Exercise: Pick up the piece below about the movie Perfect Sense and carry it on from its last sentence.

Segment Start: Page text

Perfect SenseHow to fulfill an audience?

I mean, really fulfill.

I think I know what nourishes me.

The romantic genre, for example. Boy meets girl – boy loses girl – boy gets girl back. We’re meant to swoon at the “getting back.” And we do, sure, kind of.

But honestly, do we consume fiction to see characters simply get what they want? How banal. How everyday. How superficial. (I’m getting depressed just writing this.)

Case in point—the movie Perfect Sense.

Here’s a story that almost comes true. The film is on a trajectory for greatness, but with the final shot the writer turns his back on the story. He gives us the standard romantic convention—boy gets girl back—roll credits.

The writer opts to merely sate the protagonist’s desire. And for this we have given up two hours of our precious time?

Perfect Sense makes perfect Hollywood sense

Perfect Sense is your standard romance—boy meets girl, etc.—except that the story unfolds during a global epidemic in which the afflicted become deprived of their five senses. Smell is the first to go, then touch, then hearing, etc.

Segment End: Page text
Segment Start: Provided material

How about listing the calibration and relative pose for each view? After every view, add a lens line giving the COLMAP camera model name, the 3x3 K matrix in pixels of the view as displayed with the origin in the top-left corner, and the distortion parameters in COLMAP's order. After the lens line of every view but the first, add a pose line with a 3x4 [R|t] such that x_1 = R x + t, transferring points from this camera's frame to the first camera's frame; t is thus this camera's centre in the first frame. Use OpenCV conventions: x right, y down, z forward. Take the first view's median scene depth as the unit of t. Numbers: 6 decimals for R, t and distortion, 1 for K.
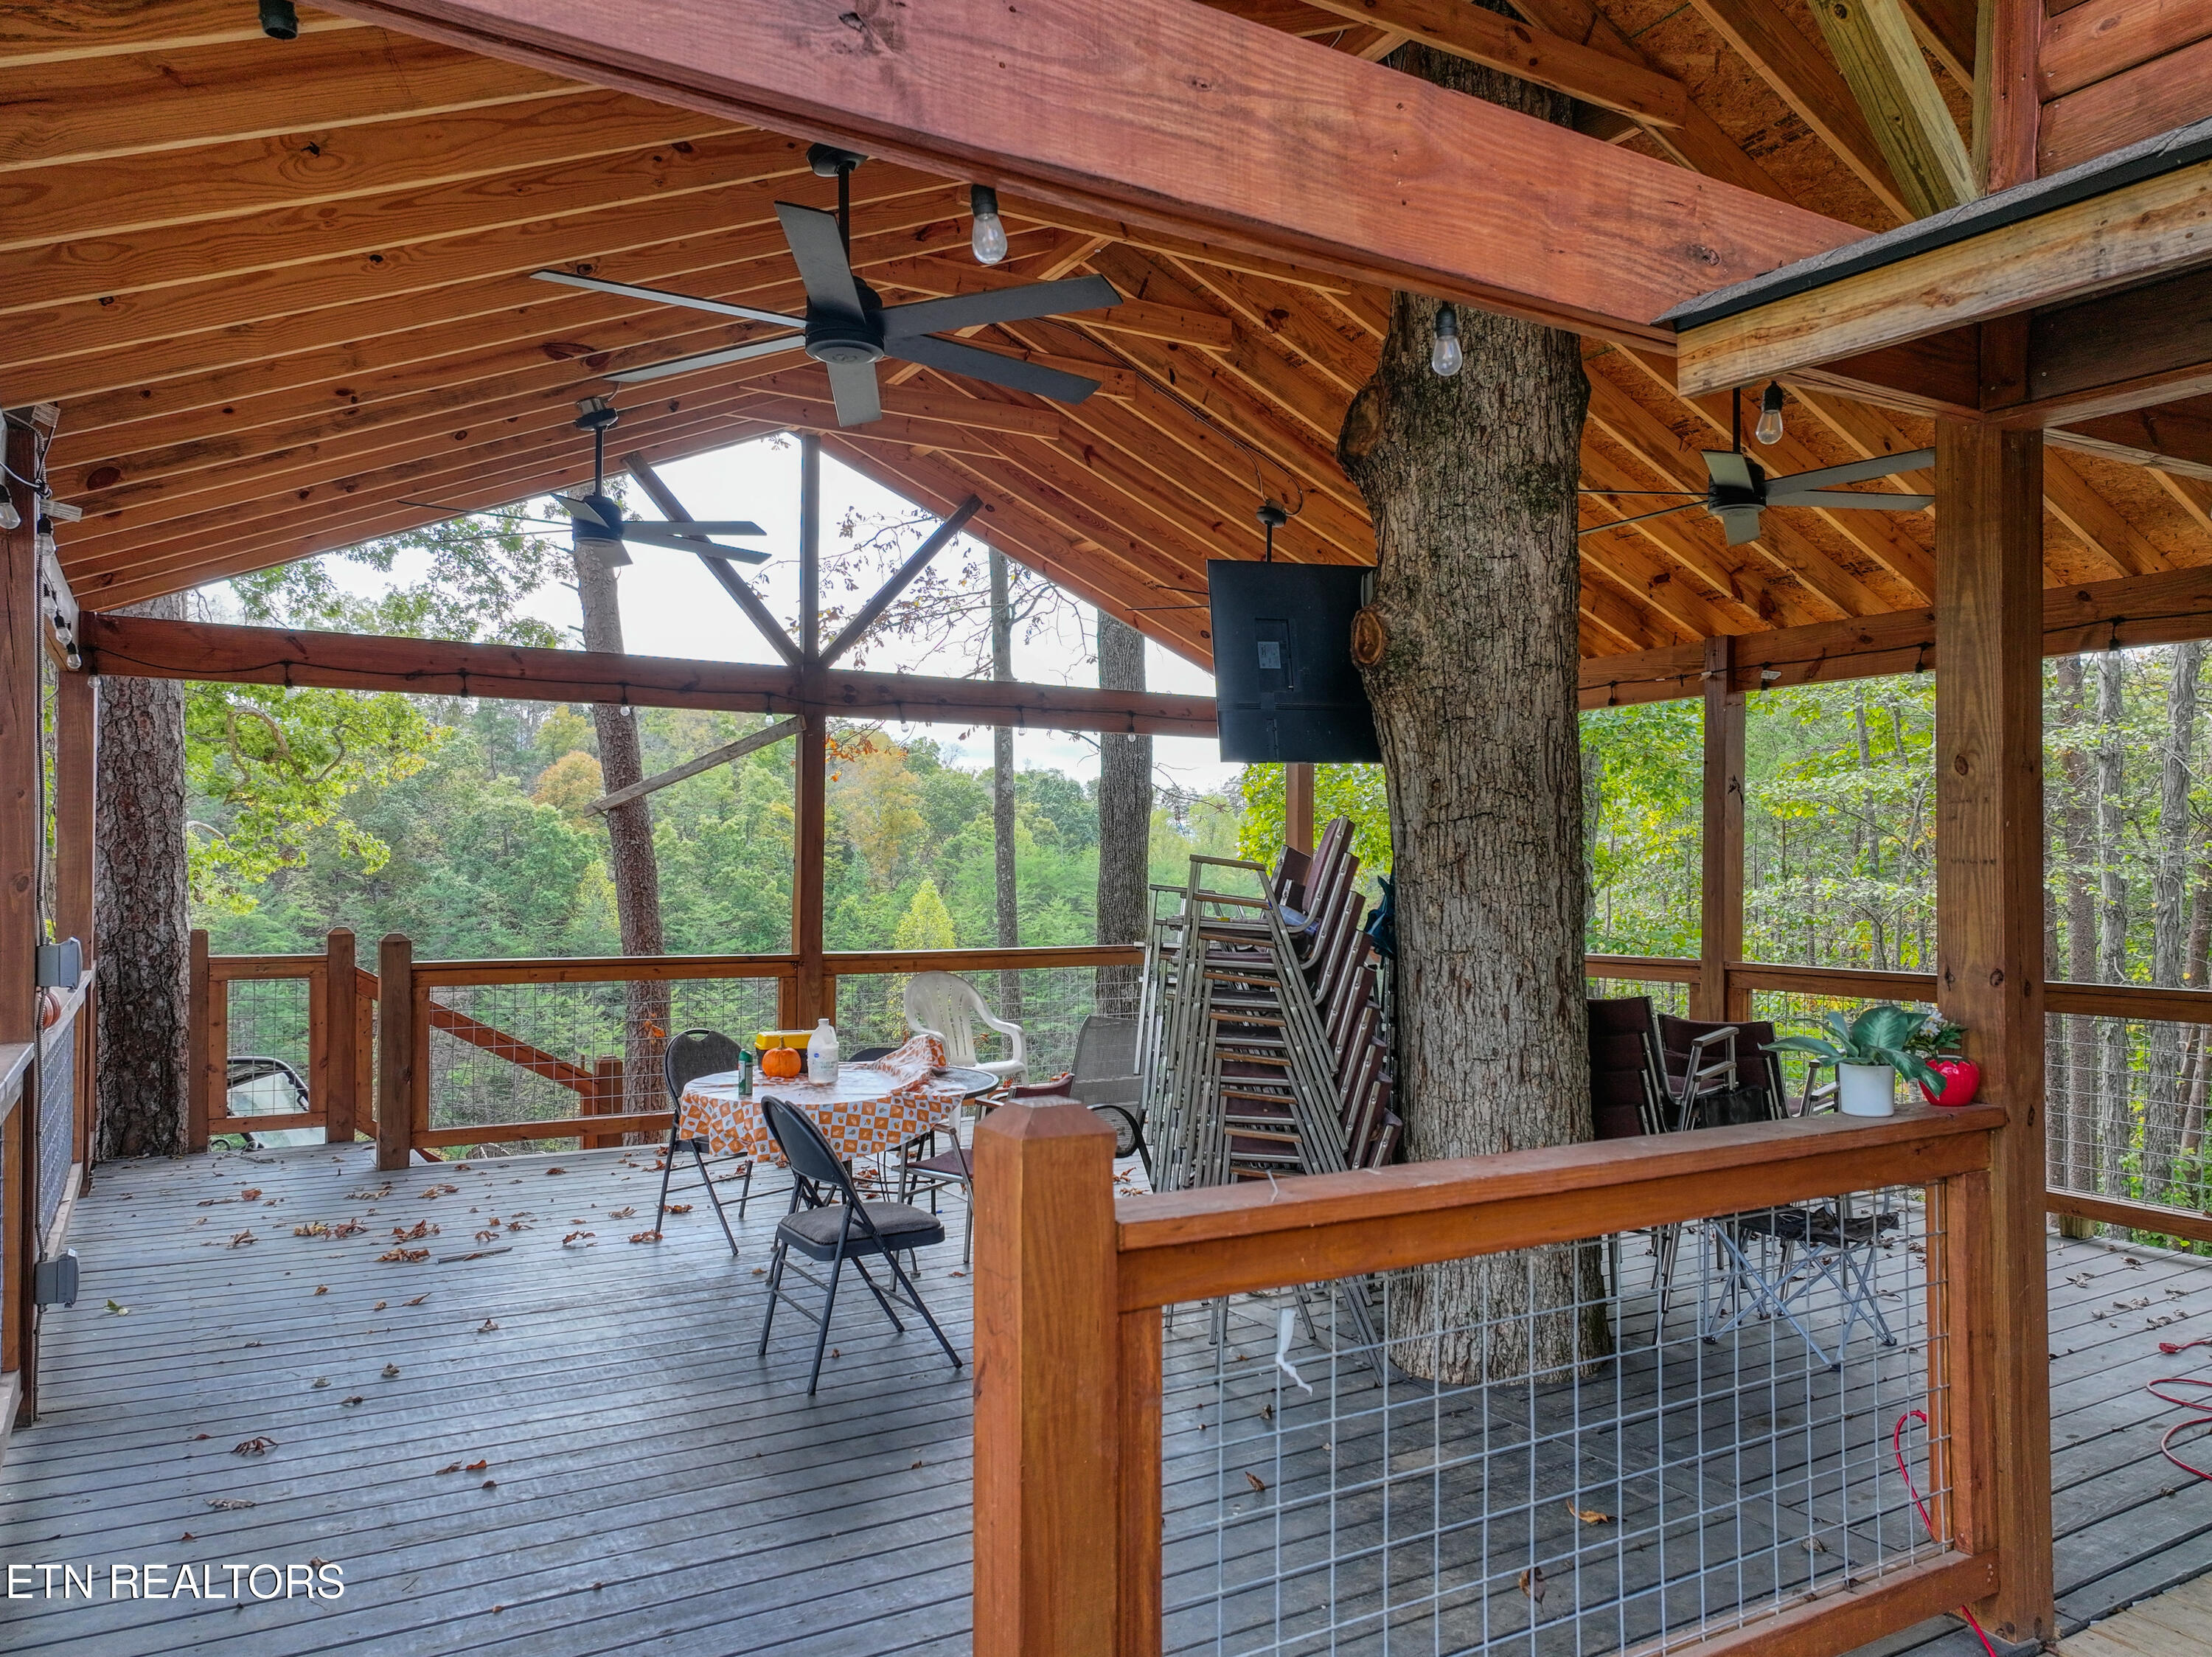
lens RADIAL K [[1578.5, 0, 1106.0], [0, 1578.5, 828.5], [0, 0, 1]] dist [-0.144697, -0.000484]
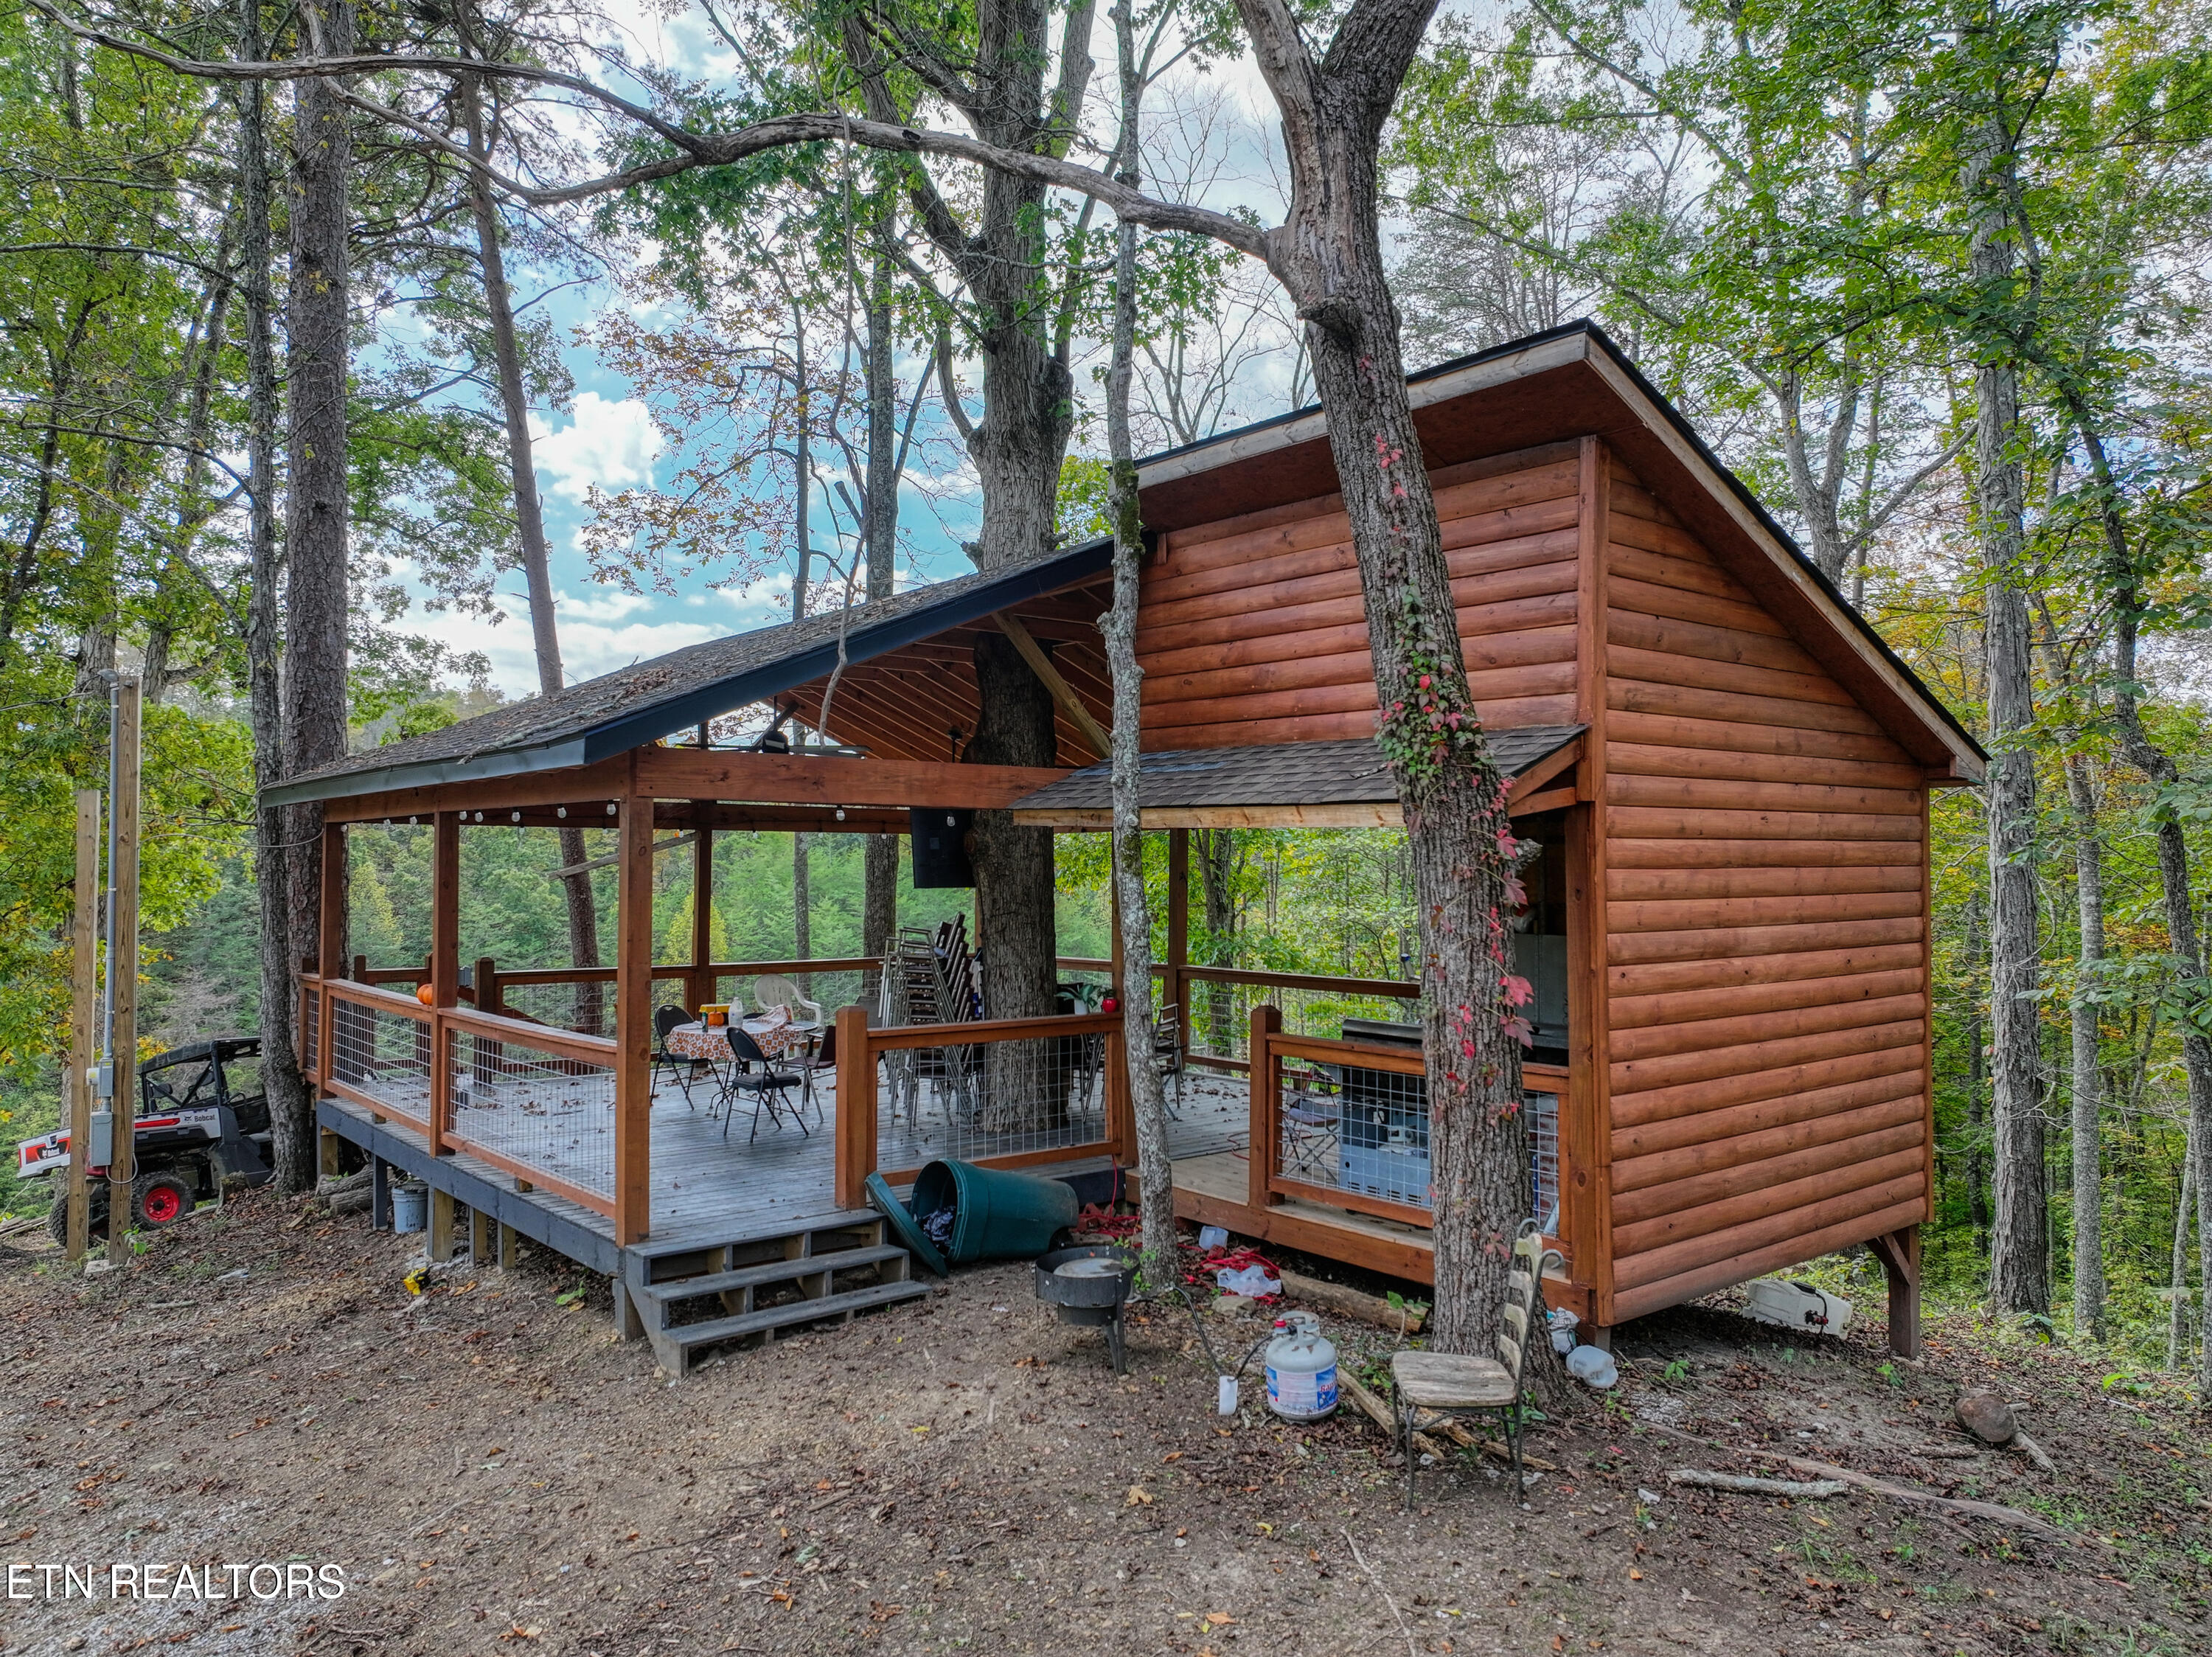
lens RADIAL K [[1578.5, 0, 1106.0], [0, 1578.5, 828.5], [0, 0, 1]] dist [-0.144697, -0.000484]
pose [[0.989092, 0.000286, 0.147301, 0.004986], [-0.001068, 0.999986, 0.005234, -0.108852], [-0.147297, -0.005334, 0.989078, -1.068489]]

Segment End: Provided material

Reply:
I saw it coming and was excited—billions of people rendered deaf, dumb and blind. Wow! Humanity will discover that the habitual doors of perception have actually been obscuring life’s true beauty. With the senses gone, pure consciousness will prevail…

And love will have its way with the world.

The perfect sense is love

(Didn’t I just write about this just last week?)

All over the world—in India, Mexico, Thailand—whole populations are moving beyond themselves, helping each other, falling into each other’s arms.

This isn’t boy-meets-girl love, this is impersonal love.

This is Big Love.

The best stories end with Big Love

We saw it in Casablanca, where the hero sacrifices the love of a woman for a higher cause. Love for the wider world—this is Big Love. And it doesn’t just satisfy an audience, it nourishes.

But look again—it’s not even the love that melts our hearts, rather it’s the pain of the sacrifice. It’s Bogart emerging out of smallness. It’s the escape from the small self.

It’s the birth of an evolved consciousness.

Okay, just call it “growing up.”

Oh, yeah… almost forgot… we were talking about Perfect Sense.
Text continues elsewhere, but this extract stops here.